We Are in the Midst of a Semi-revolution
Times have changed profoundly in the last two months. They will change much more.
We have said before that we believe we are in a semi-revolutionary moment. Times are changing very quickly. What seemed givens just a few years (even months) ago now are not and opportunities that we could not have conceived of are now presented to us.
The economist Murray Rothbard once said, and we generally agree with him, that “revolutions are best watched at a distance.” He said this just as much of Europe was tossing the Communist Party that had dominated it for almost a half century out on its keister.
We are in the midst of a new period of profound change right now, but unlike in the late 80s and early 90s in Eastern Europe this “revolution” is upending things closer to home.
When I was in college I took a seminar on “revolution” taught by one of the leading experts on the subject at the time. My professor, from what I could gather, was kind of a reformed 60s guy who had evolved and moderated over time. In addition to teaching at my school he also taught at The Navy War College. His understanding of Marxism, Marxist theory, and the Cold War was vast and I took multiple courses focused on these things with him. But it was in his revolution seminar that I learned the most.
We studied what a revolution is, (the utter transformation of a society, politically and culturally), where they had happened, and why they had happened. We studied the American, French, and Marxist revolutions in the Twentieth Century. But one of the most interesting revolutions for me was the Shia Islamic revolution in Iran. Though the upheaval in 1978-1979 was steeped in Marxist ideals (this is often forgotten), it was driven ultimately by a religious revolutionary vanguard that remains in power today.
One of the things I found most intriguing was that in Iran, when the revolution came, quality of life generally had been rising sharply (at least as long as one didn’t cause problems for the Shah). Education levels were rising. Income levels were rising. Women saw much greater freedoms than they had had. Things mostly appeared to be on the upswing in Iran. There were no shortages of bread like the French Revolution, or a demoralizing costly war like the Russian Revolution. So why did Persian society make such an abrupt turn?
There are probably thousands of reasons and I am no expert on the Iranian Revolution, but the thing I remembered most from my studies was that the massive change that Iran saw in the 1960s and 1970s, what many people saw as clearly positive developments, just overwhelmed the population. The general increase in wealth and freedoms came on so fast, along with rising expectations, that the population of the country (we are speaking about as broadly as one can here) just kind of freaked out.

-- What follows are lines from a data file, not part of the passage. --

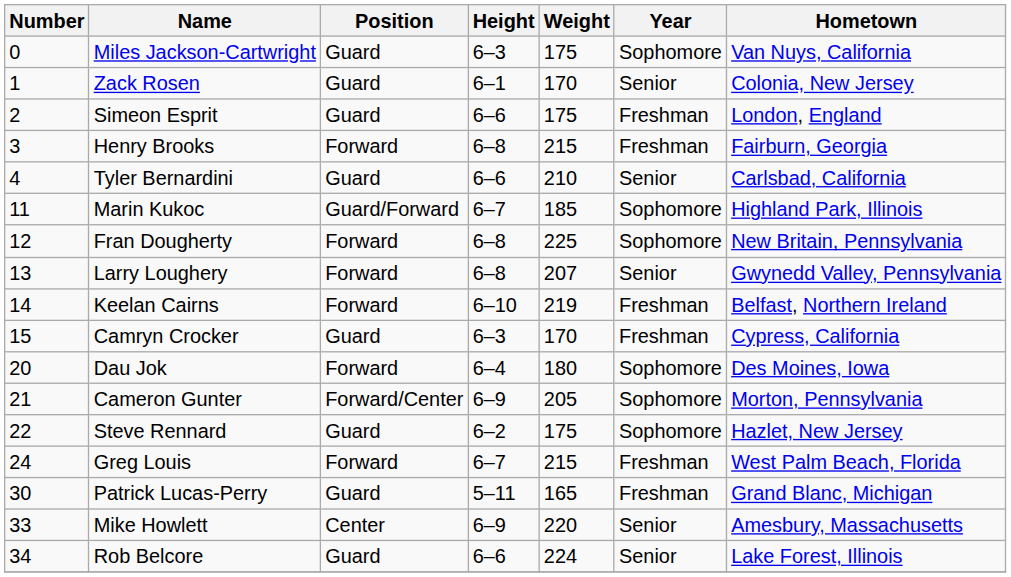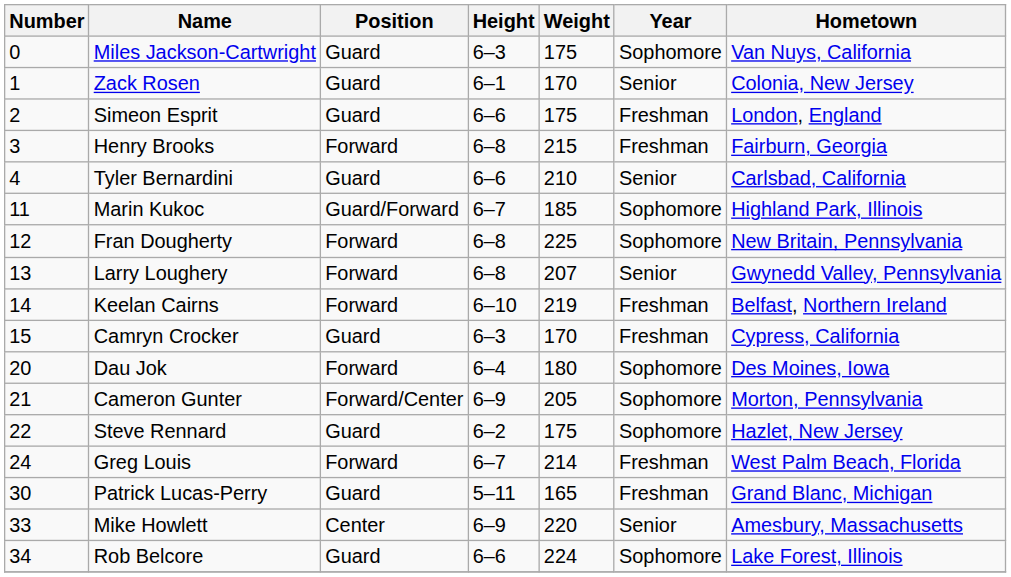Greg Louis | Weight: 215 -> 214
Rob Belcore | Year: Senior -> Sophomore
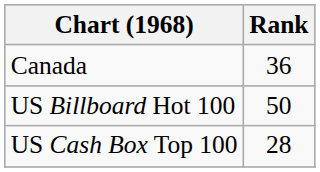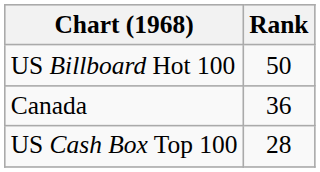rows swapped: Canada <-> US Billboard Hot 100
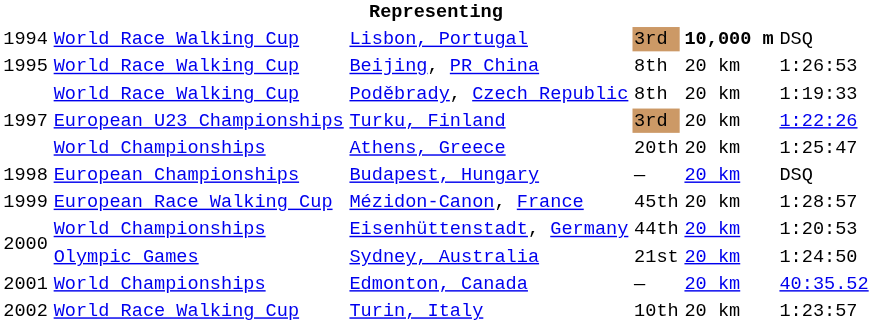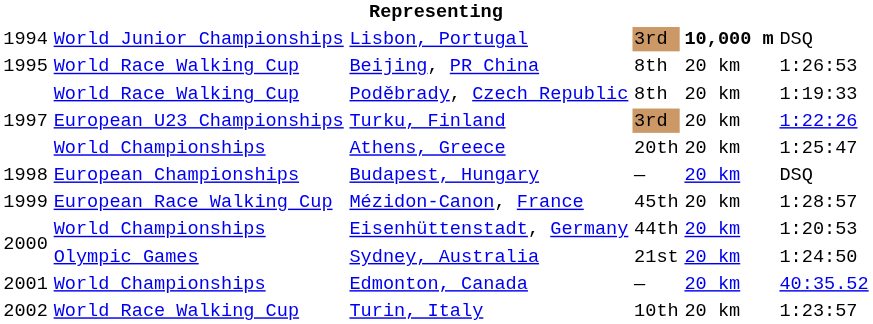Lisbon, Portugal | column 2: World Race Walking Cup -> World Junior Championships
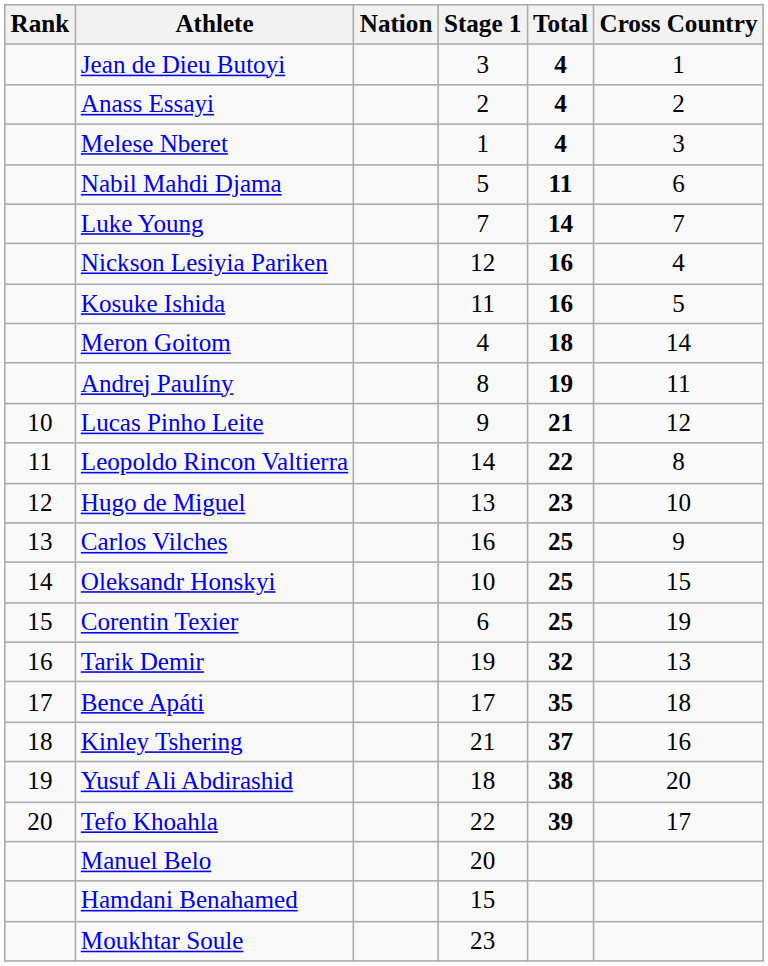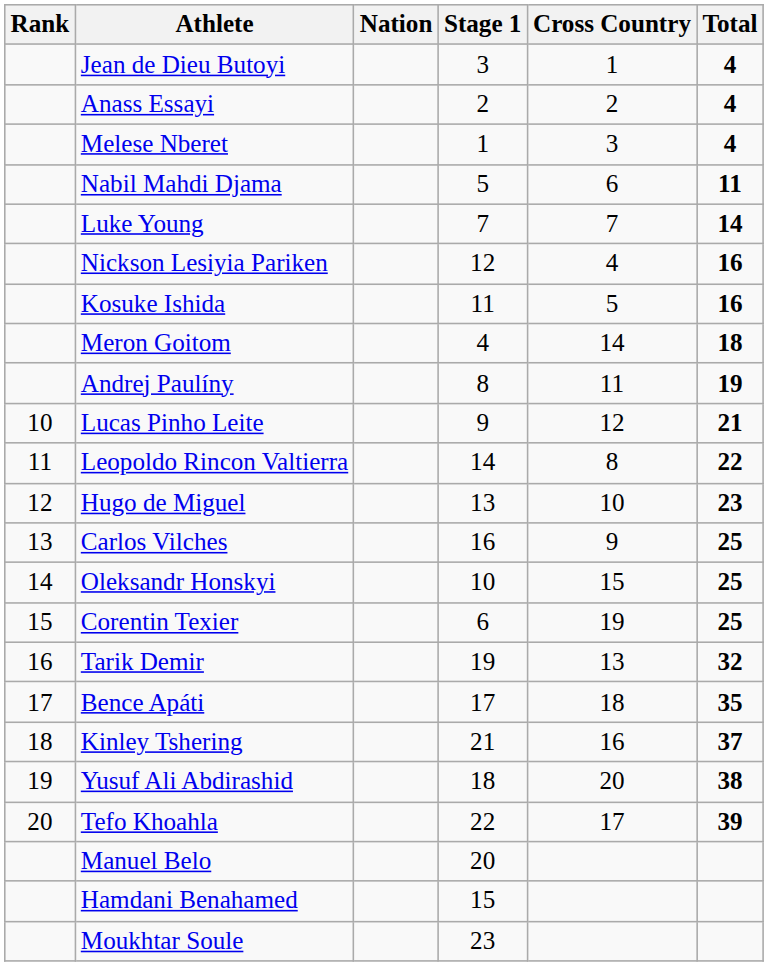columns swapped: Cross Country <-> Total
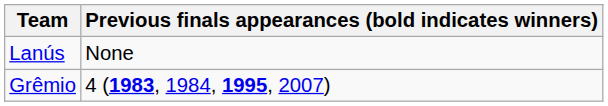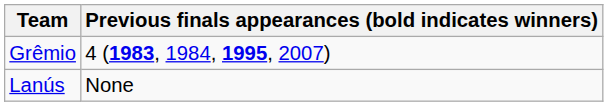rows swapped: Grêmio <-> Lanús
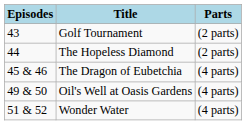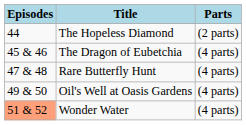- row: 43 | Golf Tournament | (2 parts)
+ row: 47 & 48 | Rare Butterfly Hunt | (4 parts)
Wonder Water | Episodes: no background -> lightsalmon background
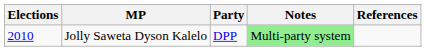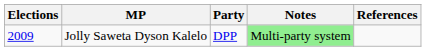Jolly Saweta Dyson Kalelo | Elections: 2010 -> 2009
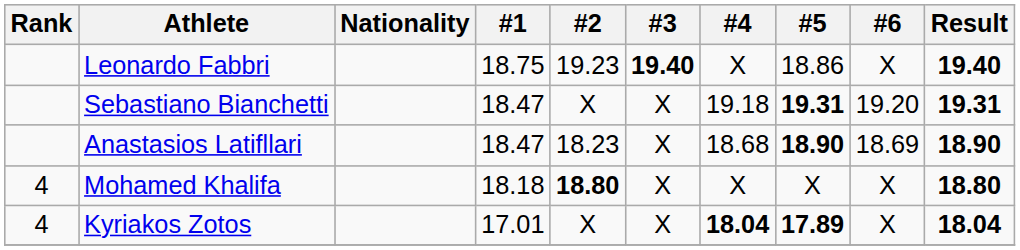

We think lots of Americans (and others globally) are similarly (to a lesser degree, currently) freaked out now.
Today’s political and societal developments in the US (and it appears increasingly in other parts of the West) do not really constitute a revolution in the sense that all that is old will be thrown out and completely new institutions will rise up. Trump (who we believe is a vehicle not a cause) and the current political, cultural, and economic changes do not constitute some “Day Zero” moment or something. But things ARE changing in deep, extremely important ways.
Part of the reason things are shifting is because the everyday person has never been more empowered. The technology available to even the poorest people in the developed world is immense. The ability to educate oneself, to express one’s views, to coordinate causes, to engage in stock (and other) markets with the press of a button is mind boggling. Consider that ten years ago Skype and video calls were just becoming a reality. Now, we think nothing of such marvels. Twenty-five years ago most people had no email. Three years ago most people didn’t think of AI (aside from the movies) at all.
Now AI is changing nearly everything.
Technology has raced ahead. Working environments and what can one can expect in a “career” have been blown apart. Religion continues its decline.
Globalism has also become real for everyday people in recent years. It has created deep resentment. Everyday people watch (on their iPhones) as folks at places like the World Economic Forum, wax about how the rest of the world population is basically a collection of backward parasites infecting their planet. So what if we destroy small business owners by locking down their enterprises? They are SMALL business owners. We, the masters of the universe only want to deal with BIG businesses. Big businesses know how to play crony ball.
The above is the mentality of the Obamaists, the Trudeauists, and practically the entire ruling class of Europe. They care about the corporate-crony-government classes.
You the little guy? You the struggling business owner? You the people who watch while your home towns quickly erode into rusting dystopias? Tough shite.
Ten years ago the hangers on of the Davos crowd in the legacy media told the above people to “learn to code”. But now thanks to AI even the coders are increasingly out of work now too.
When the tech snobs start losing their jobs, watch out.
Then add the fact that the corporatist/government class basically told the everyday person that it didn’t matter if the borders were wide open for illegal immigration, and that this immigration would largely be funded by taxes on American wages. Too bad. So your economic security has been decimated by recent inflation. So what if you still haven’t recovered from The Great Recession or the global experiment in totalitarianism we called Covid. So what? You, do, not, matter.